Hey, scolds: Stop telling us to enjoy a healthy Thanksgiving
Every year, in the first few weeks of November, the headlines start coming: "9 Ways to Eat Smart This Thanksgiving," "How to Find Peace with Food This Thanksgiving," "The 20-Minute Thanksgiving Workout." Heck, even here at The Week we're offering up "8 tricks to surviving the holidays without gaining weight or being grouchy."
To these overbearing, preachy articles, I say: Stop. Leave me — and my deep-fried turkey and my mashed potatoes and my cherry pie and my two glasses of wine too many — alone. Thanksgiving is not about counting calories or doing 30 extra push-ups if you want to "be bad" and eat a slice of pumpkin pie. Thanksgiving is not about loading your plate up with leafy greens, leaving but a tiny sliver of the china visible for "danger foods" such as casserole or — gasp! — stuffing.
History lessons aside, here is what Thanksgiving is for me: that rare holiday in which giving gifts is not expected, watching football for six hours is not frowned upon, and going back for thirds or even fourths is not judged but encouraged. Thanksgiving is a day when we can give in to that deadly sin of gluttony — and we should be able to do so without being admonished to drink more water and less beer.
Now, I'm not saying this should be an everyday mentality. Claims that Americans gain more than five pounds each holiday season are overblown; still, researchers have found that the average individual gains about a pound over the course of the holiday season. But guess what? That pound did not come solely from your wild decision to eat a few slices of pie on Thanksgiving. One day of indulging is not going to make or break your dieting or weight maintenance goals. And those same articles that label Thanksgiving a "cheat day" (which has to be one of the more passive-aggressive, guilt-tripping terms to enter our everyday vernacular) usually admit that limiting yourself too much all the time can trigger food binges later on.
So let me paint a rosy picture for you.
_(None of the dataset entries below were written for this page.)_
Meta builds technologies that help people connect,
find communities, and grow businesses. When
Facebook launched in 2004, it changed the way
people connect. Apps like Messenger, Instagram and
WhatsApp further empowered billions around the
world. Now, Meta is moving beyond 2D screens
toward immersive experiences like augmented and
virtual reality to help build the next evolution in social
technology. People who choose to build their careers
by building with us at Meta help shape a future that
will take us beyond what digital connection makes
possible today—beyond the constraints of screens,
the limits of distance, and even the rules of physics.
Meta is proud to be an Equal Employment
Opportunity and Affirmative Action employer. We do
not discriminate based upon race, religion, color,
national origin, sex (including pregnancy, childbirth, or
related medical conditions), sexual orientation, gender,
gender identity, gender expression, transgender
During the days leading up to Thanksgiving, you eat in a health-conscious, normal way. Think foods that would get the all-clear from Michelle Obama, if not our nation's students. You get in a good dose of daily physical activity, whether it's walking to work, hitting the gym over your lunch hour, or playing with your kids in the evening.
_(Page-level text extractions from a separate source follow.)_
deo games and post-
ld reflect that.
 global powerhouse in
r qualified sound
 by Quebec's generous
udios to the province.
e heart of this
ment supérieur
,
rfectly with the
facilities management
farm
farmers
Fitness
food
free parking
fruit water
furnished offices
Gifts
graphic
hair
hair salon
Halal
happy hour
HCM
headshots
And then, Thursday! Join me, fellow Americans, in waking up and lazing in sweatpants for several hours. Then, let us get ourselves together enough to greet family or friends, pour a glass of wine at noon (don't worry: this is Thanksgiving), and head for the table or buffet line. Here, let us load up on turkey — don't skimp on the gravy — move toward the mashed potatoes, hover over the stuffing, and dollop some sweet potatoes on top of it all.
Still hungry? Me neither, but it's time for dessert! Whether you select pecan, pumpkin, cherry, or some other variety, be sure to give yourself a double slice, the better to drift into a food coma only slightly alleviated by your competing sugar high. At this point, it's only about 2 p.m., which means you should settle into whatever square of the couch you can find and stare at your similarly soporific relatives. We'll do it all over again in a couple of hours.
On Friday, you can get back to your regularly scheduled programming. You can pass on a cup of eggnog at that holiday party, sign up for an extra gym class in December, and pick up a salad instead of a burger for lunch. But give in to Thanksgiving, and don't do a half-assed job of it. Go big. Forget that fun run you were considering, ditch the plan to eat a bunch of brussels sprouts, and embrace one day of the year when it's perfectly fine to revel in overindulgence.
And pass me another helping of pie while you're at it.